FERMER LES YEUX
« Le chat ouvrit les yeux. Le soleil y entra. Le chat ferma les yeux. Le soleil y resta. Voilà pourquoi le soir, quand le chat se réveille,
J’aperçois dans le noir, deux morceaux de soleil. » (Maurice Carême)
Le monde a oublié de fixer le soleil ou bien le monde a définitivement choisi de ne plus ouvrir les yeux, non pas pour ne plus éclairer la terre d’une lueur humaine, mais pour ne plus avoir à contempler le désastre. Se contenter ainsi de briller en catimini, rallumer sa flamme, la tenir en éveil, bien au chaud, dans le noir de l’égoïsme profond et salutaire ?
Moi l’esprit grand ouvert, le cœur brisé et l’âme divisée, je ne parviens plus à fermer les yeux et à veiller uniquement sur mon propre éclat intérieur…..
Comment, nous tous occidentaux, pouvons-nous omettre dans le berceau de notre état d’Hommes, la souffrance et les manques, les abus, les injustices, l’iniquité, l’enfermement, la faim, la soif, les barbaries qui jalonnent et talonnent des milliards de nos frères de gènes.
Oui nous savons, oui nous pensons, mais subrepticement, afin de ne pas entacher notre moral, voire notre morale. Nous achetons des ordinateurs, des voitures, des maisons, des vacances, râlons quand il n’a pas fait beau, faisons nos courses de Noël en pestant parce que cela coûte cher, allons au cinéma, aux sports d’hiver, achetons le scooter à nos ados et changeons leur téléphone portable dès qu’il n’est plus à la mode, remplissons nos caddies tous les samedis et possédons plusieurs vêtements dans notre penderie, sans compter livres, dvd, maquillage, loisirs, gadgets…. et malgré tout, nous ne sommes jamais satisfaits. On en veut toujours plus, alors que certains n’ont même pas la barre du p du mot « plus » (sans compter les analphabètes)….
Nous ne pouvons rien changer, c’est ce que j’entends très souvent ! Et bien nous nous trompons ! Ré-enseignons à nos enfants la simplicité, apprenons leur à vivre dans la société de consommation sans en faire une overdose. Nous n’avons pas eu le choix de naître du bon côté, soit, mais n’en abusons pas, par respect et décence pour ceux qui, nés du mauvais côté de la planète, n’ont que la peau et la peur du lendemain collées aux os.

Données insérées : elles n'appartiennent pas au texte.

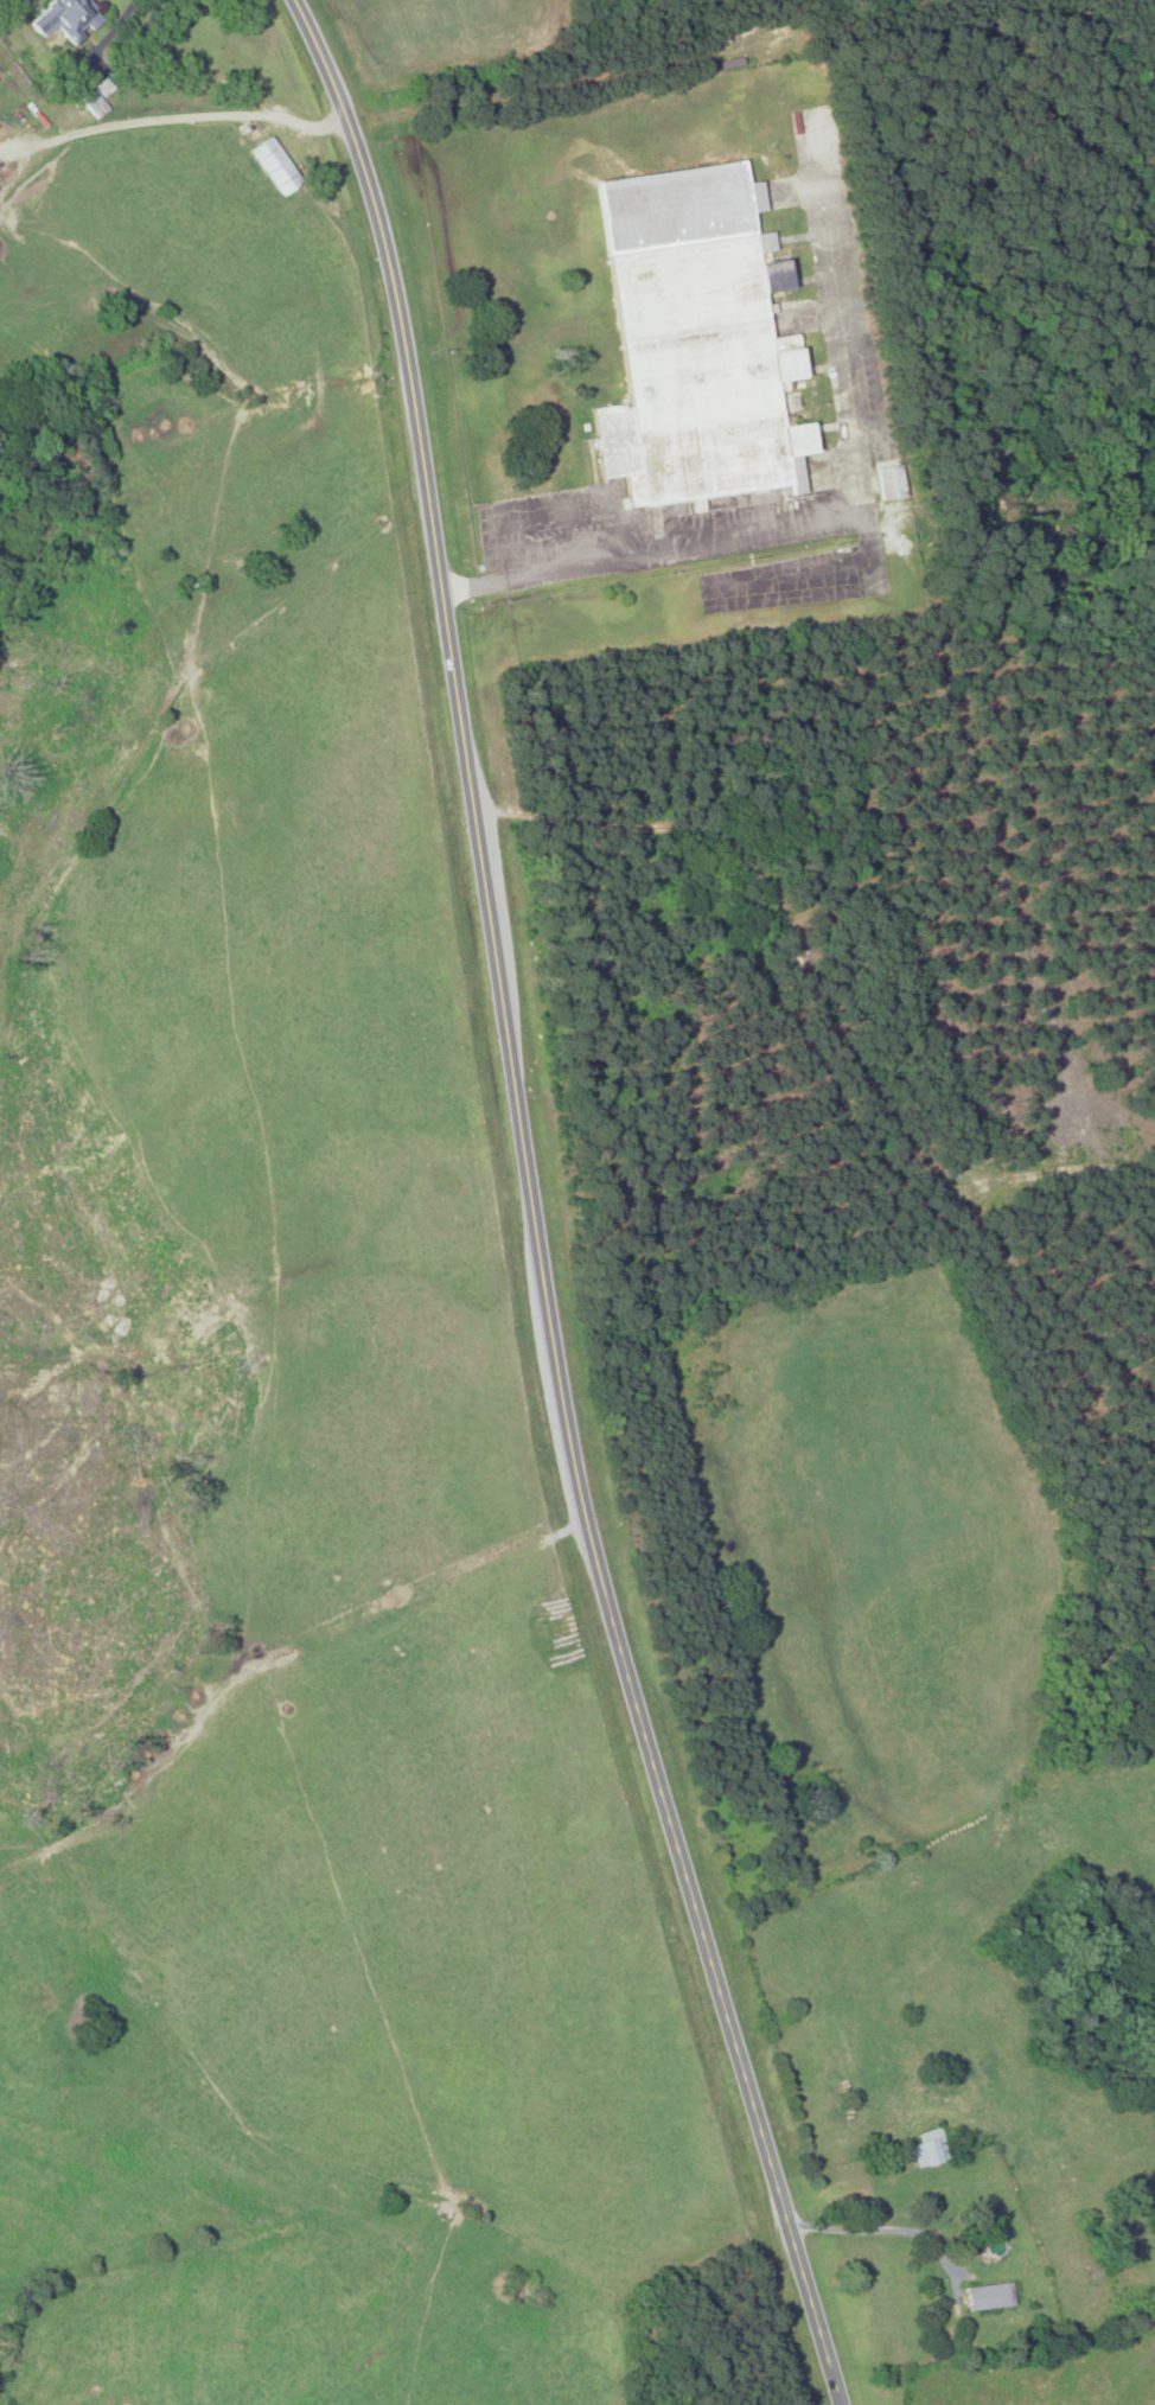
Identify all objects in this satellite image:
building: (69, 19)
building: (278, 166)
building: (0, 191)
building: (697, 339)
road: (643, 557)
road: (532, 1208)
building: (930, 2148)
road: (871, 2228)
building: (990, 2296)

J ‘ai presque honte de mon confort mais je ne devrais pas. Que penser de tous ces gens qui nous dirigent, de leurs magouilles qui nous dépassent, achètent, vendent des armes, négocient l’or noir, assassinent à tout va au nom du sacro-saint ARGENT et de l’économie mondiale. Rien à foutre ! autant prêcher dans le désert ! c’est à notre niveau que tout pourrait changer. Je suis triste de me dire que je suis peut-être une des rares personnes à penser chaque jour aux petites filles, garçons, femmes et hommes qui souffrent durant les 24 heures pendant lesquelles moi je me contente de respirer….
A chaque exemple de détresse et de non respect des droits élémentaires, je réfléchis et cela m’aide à être plus humble malgré mon pouvoir de consommateur et c’est cela qu’il ne faut absolument pas effacer de notre mémoire. Je ne demande pas un engagement à « médecins sans frontières » ou des fonds chaque mois à une association, ni une révolution stérile, mais simplement de réfléchir notre vie, la rendre plus riche, plus dense, plus honnête, plus acceptable par rapport au reste du monde. N’en abusons pas et n’en faisons pas un anathème jeté aux yeux de ceux qui crèvent.
Il y a ceux qui ont tout, ceux qui n’ont rien et au milieu il y a nous ! soyons plus forts que les plus riches qui s’empiffrent et se gavent et profitent à foison de leur richesses, n’oublions pas que nous ne sommes que de chair et de sang et que notre cœur bat toujours au rythme de la terre et du soleil.
Tâchons d’enseigner tout cela à nos enfants, future génération d’un monde meilleur ?
« Le propre de l’homme libre est d’être sans cesse absorbé par une nouvelle occupation, d’être par nature un individu distrait, éparpillé, insatisfait. Ceux qui souffrent sont totalement engloutis dans la tragédie qu’ils vivent, sans aucune diversion, seul dans la totalité de l’instant présent. » (JP.KAUFFMANN)
Avançons en l’honneur de ceux qui sont immobiles sous le poids de la Misère.